One of the most intriguing chapters Deuel opens covers the Shapira mystery. In 1883, M.W. Shapira announced that he had discovered two variant Hebrew manuscripts of Deuteronomy, which were contained on some fifteen leather strips and whose writing placed them at around the ninth century BCE. Although these manuscripts had been in his possession for several years, Shapira had just come forward with them. He told the British Museum he had found them in a cave near the Dead Sea. Another scholar doubted the authenticity of these scrolls from the moment Shapira announced he owned them. A few years before, Shapira had tried to sell several pottery idols he claimed came from Moab around this time. The figures turned out to be forgeries. In addition, he had tried to sell the scrolls to the Royal Berlin Museum, which rejected them as forgeries. Although, according to the author, the Shapira mystery was never settled, he points out that "even if his documents are not genuine...their fabricators must have known or heard of previous manuscript discoveries in Moabite or other 'Dead Sea' caves." (421)

Deuel's conclusions bring us back, then, to the central questions of archaeology. What is the value of material artifacts to the understanding of the Bible? How can we interpret such artifacts, and what do they tell us about biblical history? What is the role of archaeology in preserving the history and context of past times? Should archaeologists go to the field with Bible in hand to confirm what they find in the text?

Israel Finkelstein and Neil Asher Silberman have answered these questions in their own provocative way in The Bible Unearthed: Archaeology's New Vision of Ancient Israel and the Origin of Its Sacred Texts (The Free Press, 2001). In what is surely one of the liveliest and most engaging studies of archaeology and its role in biblical studies, Finkelstein and Silberman's book challenges many of the conclusions of traditional source criticism and revises our understanding of when the events described in the Hebrew Bible might have occurred. The authors call into question the historicity of key events such as the Exodus and veracity of the accounts of Solomon's Temple and David's kingdom-consolidating military victories. "Digging in Jerusalem has failed to produce evidence that it was a great city in David or Solomon's time. And the monuments ascribed to Solomon are now most plausibly connected with other kings. Thus a reconsideration of the evidence has enormous implications. For if there were no patriarchs, no Exodus, no conquest of Canaan-and no prosperous united monarchy under David and Solomon—can we say that early biblical Israel, as described in the Five Books of Moses and the books of Joshua, Judges, and Samuel ever existed at all?" (124)

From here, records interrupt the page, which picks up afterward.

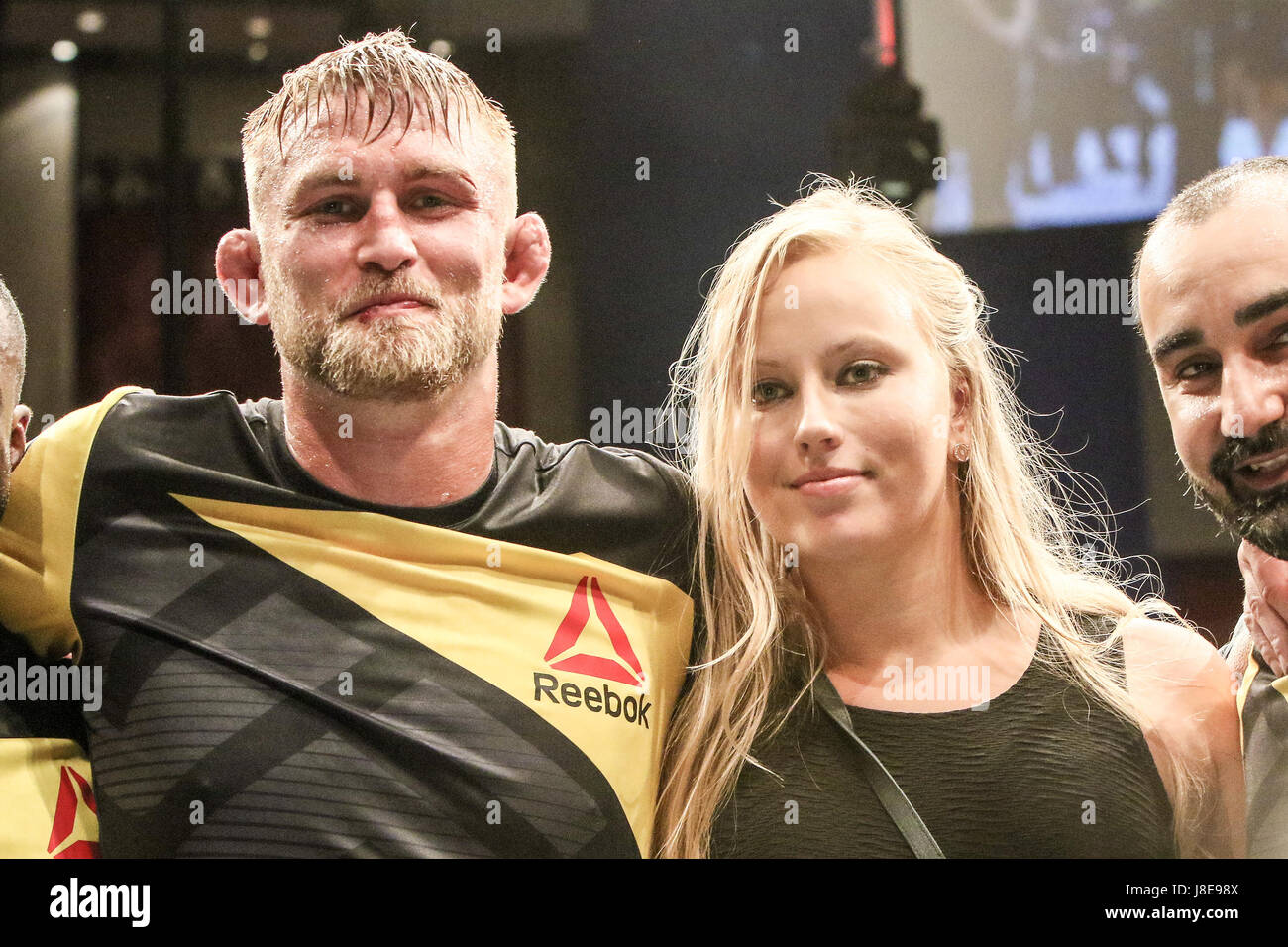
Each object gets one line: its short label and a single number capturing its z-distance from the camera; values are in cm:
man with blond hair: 172
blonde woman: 177
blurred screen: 198
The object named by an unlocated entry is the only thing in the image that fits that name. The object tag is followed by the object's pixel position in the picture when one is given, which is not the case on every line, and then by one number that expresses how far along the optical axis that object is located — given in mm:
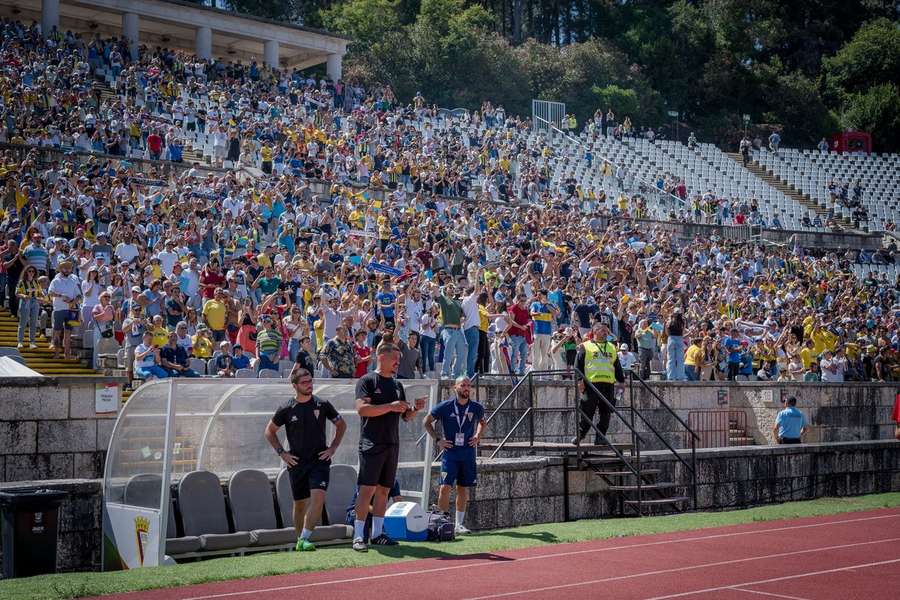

Once the authors have demolished the historical basis of almost every event leading up to the enthronement of Josiah in the seventh century BCE, they construct their own theory of Israelite origins. According to their archaeological work, the centrality of the temple in Jerusalem, the centrality of Jerusalem as a holy city, the rise of monotheism, and the construction of a Pan-Israelite kingdom can all be traced to the reign of Josiah. Thus, these earlier stories—the patriarchs, the Exodus, the judges—are all read back through the lenses of Josianic reform. "Indeed, archaeology's greatest contribution to our understanding of the Bible may be the realization that such small, relatively poor, and remote societies as late monarchic Judah and post-exilic Yehud could have produced the main outlines of this enduring epic in such a short period of time....Such a realization is crucial...in order for us to appreciate the true genius and continuing power of this single most influential literary and spiritual creation in the history of humanity." (318) Although Finkelstein and Silberman's thesis has met with much resistance, their provocative and challenging work points up both the integral value of archaeology for biblical studies and the contentiousness in the relationship that exists between text scholars and dirt scholars.

Although archaeologists must continue to guard against the proliferation of illicit antiquities and forgeries, the material evidence uncovered by biblical archaeology continues to provide clear insights into ancient cultures and the texts that record their stories.